Année B : Un cœur maternel qui contient la vie
(Os 11, 1…9 ; Is 12, 2…6 ; Ep 3, 8…19; Jn 19, 31-37)
Les lectures de l’année B mettent en valeur le vocabulaire de la naissance et de la tendresse maternelle. Le prophète Osée nous tourne d’abord vers la tendresse d’un Dieu qui éduque patiemment son peuple comme une mère son petit enfant. C’est cet élan de miséricorde qui le porte à revenir sur son projet de punir Israël de ses fautes. Le cantique tiré du chapitre 12 d’Isaïe célèbre, quant à lui, la majesté de Dieu qui s’exprime dans l’histoire à travers son action en faveur de son peuple. L’antienne, tirée d’Is 12, 3, anticipe l’image de la source qu’on trouvera dans l’Évangile.
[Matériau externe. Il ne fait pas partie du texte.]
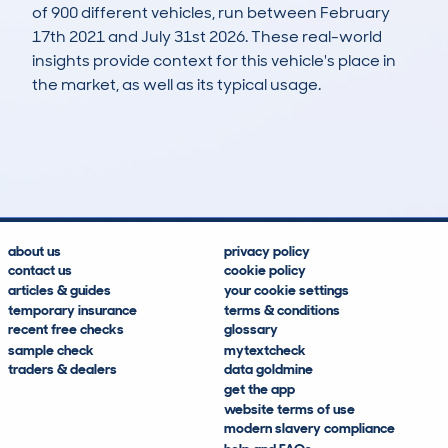
of 900 different vehicles, run between February
17th 2021 and July 31st 2026. These real-world
insights provide context for this vehicle's place in
the market, as well as its typical usage.
1,968
84
100k
£2,100
Lookups
Hidden Histories
Average Mileage
Average Valuation
about us
privacy policy
contact us
cookie policy
articles & guides
your cookie settings
temporary insurance
terms & conditions
recent free checks
glossary
sample check
mytextcheck
traders & dealers
data goldmine
get the app
website terms of use
modern slavery compliance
Le magnifique passage de la lettre aux Éphésiens montre alors comment le Christ nous donne accès à la richesse du mystère de Dieu et nous invite à rester enracinés dans son amour. L’Évangile reprend tout ce qui précède et nous place au pied de la croix. Du côté de Jésus qui donne sa vie jaillissent le sang et l’eau, signe de l’enfantement de l’humanité nouvelle qui sort de son cœur ouvert. Pourquoi ne pas tirer parti de ces lectures, très riches, pour bâtir une prédication sur le baptême, sacrement où Dieu nous engendre à sa vie et nous fait participer à l’intimité de son être ?
Année C : Un cœur de bon pasteur qui ramène à lui les hommes
(Ez 34, 11-16 ; Ps 22, 1…6 ; Rm 5, 5b-11 ; Lc 15, 3-7)
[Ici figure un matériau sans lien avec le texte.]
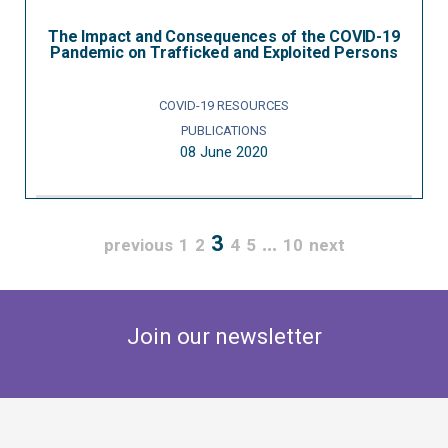
The Impact and Consequences of the COVID-19
Pandemic on Trafficked and Exploited Persons
COVID-19 RESOURCES
PUBLICATIONS
08 June 2020
3
…
previous
1
2
4
5
10
next
Join our newsletter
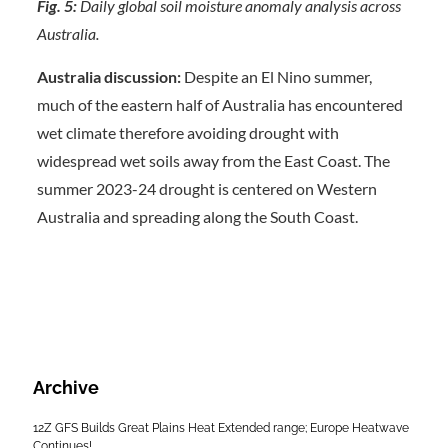
Fig. 5:
Daily global soil moisture anomaly analysis across
Australia.
Australia discussion:
Despite an El Nino summer,
much of the eastern half of Australia has encountered
wet climate therefore avoiding drought with
widespread wet soils away from the East Coast. The
summer 2023-24 drought is centered on Western
Australia and spreading along the South Coast.
Archive
12Z GFS Builds Great Plains Heat Extended range; Europe Heatwave
Continues!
L’année C, enfin, est placée sous le signe du bon berger, analogie classique dans la Bible pour évoquer la sollicitude du Seigneur à l’égard d’Israël. C’est ainsi qu’à travers la voix d’Ézéchiel, Dieu, devant la faillite des bergers humains, annonce qu’il s’occupera lui-même de son peuple. Le psaume 22 répond à cette promesse en la déclinant sous un mode plus personnel et en célébrant le bon pasteur qui conduit chacun à la plénitude de la vie. Paul quitte apparemment ce vocabulaire pour montrer comment la mort du Christ réconcilie l’humanité avec Dieu. Mais l’Évangile récapitule l’ensemble de ces textes grâce à la parabole de la brebis perdue. L’auditeur comprend que c’est à travers le mystère de sa mort et de sa résurrection que le Christ Jésus lui-même part sauver la brebis perdue. Les derniers mots l’invitent alors à partager la joie que Dieu éprouve à réconcilier avec lui tous les pécheurs. Une piste pour la prédication pourrait être d’inviter chacun à se laisser chercher et conduire par celui dont la mission est de ramener vers le Père ses enfants dispersés.
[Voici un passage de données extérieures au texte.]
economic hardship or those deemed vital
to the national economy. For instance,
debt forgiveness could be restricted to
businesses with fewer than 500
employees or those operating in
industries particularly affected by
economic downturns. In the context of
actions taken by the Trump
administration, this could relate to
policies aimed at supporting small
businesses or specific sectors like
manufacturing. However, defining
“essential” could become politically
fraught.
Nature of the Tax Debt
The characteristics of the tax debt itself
Quelle que soit l’année liturgique, les choix du lectionnaire ouvrent de belles pistes pour une vraie catéchèse sur l’amour miséricordieux du Père en montrant comment il trouve sa pleine réalisation dans le don de son Fils Jésus, mort et ressuscité. Au seuil de la longue période du temps ordinaire qui suit le temps pascal, l’Église nous offre ainsi l’occasion de contempler toutes les facettes d’un amour qui ne fait qu’un avec Dieu lui-même et prend chair dans son Fils. Il reviendra aux différents acteurs de la liturgie de s’approprier la profondeur théologique de ces lectures pour aider le peuple chrétien à comprendre que fêter le Sacré-Cœur de Jésus n’est pas autre chose qu’aller tout simplement au cœur… de la foi.